5. Il difensore ha presentato conclusioni scritte insistendo nel ricorso.

CONSIDERATO IN DIRITTO

1. Il ricorso è destituito di fondamento giuridico.

2. Il D.Lgs. 19 gennaio 2017, n. 6, recante modificazioni ed integrazioni normative in materia penale per il necessario coordinamento con la disciplina delle unioni civili, ai sensi della L. 20 maggio 2016, n. 76, art. 1, comma 28, lett. c), ha introdotto nel codice penale l'art. 574 -ter. Tale norma prevede che, agli effetti della legge penale, il termine matrimonio si intende riferito anche alla costituzione di un'unione civile tra persone dello stesso sesso. Parallelamente si è introdotto il citato comma 1 -bis dell'art. 649, in base al quale la causa di non punibilità opera anche nei confronti di chi ha commesso alcuno dei fatti di cui al Titolo XIII, Libro II, in danno della parte dell'unione civile tra persone dello stesso sesso. Tale duplice, contestuale, intervento, rende palese l'intento del legislatore di attribuire rilievo, ai fini dell'operatività della causa di esclusione della punibilità che interessa, all'esistenza di una convivenza qualificata, differenziandola rispetto a quella more uxorio, differenza significativa sulla quale, la Corte costituzionale si è già espressa, con ordinanza del 21 febbraio 2018 n. 57.

In tale sede il giudice delle leggi ha dichiarato manifestamente inammissibili, per difetto di rilevanza, le questioni di legittimità costituzionale dell'art. 649 c.p., comma 1, censurato, in riferimento agli artt. 3 e 24 Cost., nella parte in cui, a seguito della novella apportata dal D.Lgs. n. 6 del 2017, sancisce che la causa di non punibilità prevista per i delitti contro il patrimonio, operi anche a beneficio della parte dell'unione civile tra persone dello stesso sesso e non anche del convivente more uxorio.

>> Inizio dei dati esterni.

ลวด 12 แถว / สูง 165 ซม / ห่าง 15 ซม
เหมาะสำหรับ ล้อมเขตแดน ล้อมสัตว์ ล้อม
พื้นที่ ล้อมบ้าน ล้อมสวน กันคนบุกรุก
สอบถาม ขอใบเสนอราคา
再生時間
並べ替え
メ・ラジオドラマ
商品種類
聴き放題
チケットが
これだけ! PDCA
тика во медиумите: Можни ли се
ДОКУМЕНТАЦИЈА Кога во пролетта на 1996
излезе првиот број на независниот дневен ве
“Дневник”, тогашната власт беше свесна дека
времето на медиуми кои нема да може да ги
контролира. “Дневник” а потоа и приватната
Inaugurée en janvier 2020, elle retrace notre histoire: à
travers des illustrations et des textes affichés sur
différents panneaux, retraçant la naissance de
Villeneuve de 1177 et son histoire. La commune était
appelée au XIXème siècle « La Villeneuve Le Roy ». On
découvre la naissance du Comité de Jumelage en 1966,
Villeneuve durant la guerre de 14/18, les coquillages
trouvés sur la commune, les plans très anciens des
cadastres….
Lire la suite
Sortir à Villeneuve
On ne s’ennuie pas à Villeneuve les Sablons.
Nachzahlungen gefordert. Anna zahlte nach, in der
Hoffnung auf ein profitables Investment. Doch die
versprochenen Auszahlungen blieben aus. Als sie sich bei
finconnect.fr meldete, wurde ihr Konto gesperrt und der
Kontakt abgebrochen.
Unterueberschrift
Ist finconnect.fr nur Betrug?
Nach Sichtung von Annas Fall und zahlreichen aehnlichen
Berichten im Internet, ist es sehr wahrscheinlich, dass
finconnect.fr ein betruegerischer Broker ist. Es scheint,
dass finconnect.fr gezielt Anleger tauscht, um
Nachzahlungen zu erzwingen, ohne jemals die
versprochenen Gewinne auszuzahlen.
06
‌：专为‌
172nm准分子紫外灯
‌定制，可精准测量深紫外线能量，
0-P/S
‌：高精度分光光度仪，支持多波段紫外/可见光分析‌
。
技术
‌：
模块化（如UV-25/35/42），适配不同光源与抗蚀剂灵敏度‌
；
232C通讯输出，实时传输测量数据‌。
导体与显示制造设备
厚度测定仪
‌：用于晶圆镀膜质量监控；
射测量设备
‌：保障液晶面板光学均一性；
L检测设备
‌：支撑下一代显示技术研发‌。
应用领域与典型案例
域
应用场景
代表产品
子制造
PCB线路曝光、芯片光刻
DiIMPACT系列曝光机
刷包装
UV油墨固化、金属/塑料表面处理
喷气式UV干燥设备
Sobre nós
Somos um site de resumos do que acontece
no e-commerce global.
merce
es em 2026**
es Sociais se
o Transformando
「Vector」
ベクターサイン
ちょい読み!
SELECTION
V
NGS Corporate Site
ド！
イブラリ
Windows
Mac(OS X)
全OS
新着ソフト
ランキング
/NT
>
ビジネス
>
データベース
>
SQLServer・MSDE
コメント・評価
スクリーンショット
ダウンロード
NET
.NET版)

Deve ricordarsi che la giurisprudenza della Corte costituzionale, sul punto investita anche in occasioni pregresse, ha sempre sottolineato la non meccanica assimilabilità tra la convivenza e il rapporto di coniugio, in quanto la prima risulta basata sulla quotidiana affectio, in qualsiasi momento revocabile e, dunque, non sempre dotata dei caratteri di certezza e di tendenziale stabilità, propri del vincolo coniugale, questi ultimi incontrovertibilmente e documentalmente riscontrabili in sede di risultanze anagrafiche, nel caso di unione qualificata.

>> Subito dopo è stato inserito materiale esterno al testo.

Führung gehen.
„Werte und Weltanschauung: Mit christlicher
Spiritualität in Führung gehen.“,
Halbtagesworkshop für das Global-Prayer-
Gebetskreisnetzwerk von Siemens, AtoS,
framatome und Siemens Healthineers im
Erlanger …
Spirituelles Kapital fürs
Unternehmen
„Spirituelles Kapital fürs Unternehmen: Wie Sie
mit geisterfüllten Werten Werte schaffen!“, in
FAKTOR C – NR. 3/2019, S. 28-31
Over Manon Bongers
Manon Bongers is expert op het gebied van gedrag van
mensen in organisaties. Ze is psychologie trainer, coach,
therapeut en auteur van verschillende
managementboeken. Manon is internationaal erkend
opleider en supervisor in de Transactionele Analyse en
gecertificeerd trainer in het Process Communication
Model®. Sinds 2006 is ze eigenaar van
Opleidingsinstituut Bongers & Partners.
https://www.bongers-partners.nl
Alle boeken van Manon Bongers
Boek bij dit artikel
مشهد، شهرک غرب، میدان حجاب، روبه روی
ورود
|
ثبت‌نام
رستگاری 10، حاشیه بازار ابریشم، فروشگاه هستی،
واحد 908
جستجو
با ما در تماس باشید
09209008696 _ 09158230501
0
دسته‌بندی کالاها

Trattasi di una causa di esclusione della punibilità in senso stretto come tale non applicabile analogicamente (art. 14 preleggi).

3. Sul punto non possono essere richiamate le argomentazioni delle Sezioni unite, Fialova, del 2021 che si sono occupate dell'art. 384 c.p.p., comma 1 e che hanno affermato che, se si dovesse convenire che siamo in presenza di una disposizione avente natura di norma eccezionale, non potrebbe operare un'estensione dell'"esimente" al di là del suo tenore letterale, perché si violerebbe il disposto dell'art. 14 delle preleggi. Ed è stato precisato che la disposizione dell'art. 384 c.p., comma 1, non può essere considerata come una causa di non punibilità in senso stretto, ma piuttosto una scusante soggettiva, che investe la colpevolezza, impedendo la punizione in presenza di una condotta che viene percepita come inesigibile.

4. Le doglianze articolate nel secondo motivo di ricorso sono diverse da quelle consentite perché non sono volte ad evidenziare violazioni di legge o mancanze argomentative e illogicità percepibili ictu oculi della sentenza impugnata, bensì mirano a sollecitare un improponibile sindacato sulle scelte valutative della Corte di appello.

6. Dalle considerazioni espresse discende l'inammissibilità del ricorso e la condanna del ricorrente al pagamento delle spese processuali e della somma di Euro 3000 alla Cassa delle Ammende.

P.Q.M.

Dichiara inammissibile il ricorso e condanna il ricorrente al pagamento delle spese processuali e della somma di Euro 3000 in favore della Cassa delle Ammende.

In caso di diffusione del provvedimento omettere le generalità e gli altri dati identificativi a norma del D.Lgs. n. 196 del 2003, art. 52, comma 3, in quanto imposto dalla legge.

Così deciso in Roma, il 9 febbraio 2023.

Depositato in Cancelleria il 10 maggio 2023.